Dataset entries

•••

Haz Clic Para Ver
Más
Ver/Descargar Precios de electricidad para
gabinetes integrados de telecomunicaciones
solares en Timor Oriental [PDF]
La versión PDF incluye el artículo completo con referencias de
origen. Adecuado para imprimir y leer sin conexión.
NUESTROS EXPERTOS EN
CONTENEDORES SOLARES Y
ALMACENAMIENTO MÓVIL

•••

Each entry above should be restated exactly as supplied.

Haz Clic Para Ver
Más
Ver/Descargar Precios de electricidad para
gabinetes integrados de telecomunicaciones
solares en Timor Oriental [PDF]
La versión PDF incluye el artículo completo con referencias de
origen. Adecuado para imprimir y leer sin conexión.
NUESTROS EXPERTOS EN
CONTENEDORES SOLARES Y
ALMACENAMIENTO MÓVIL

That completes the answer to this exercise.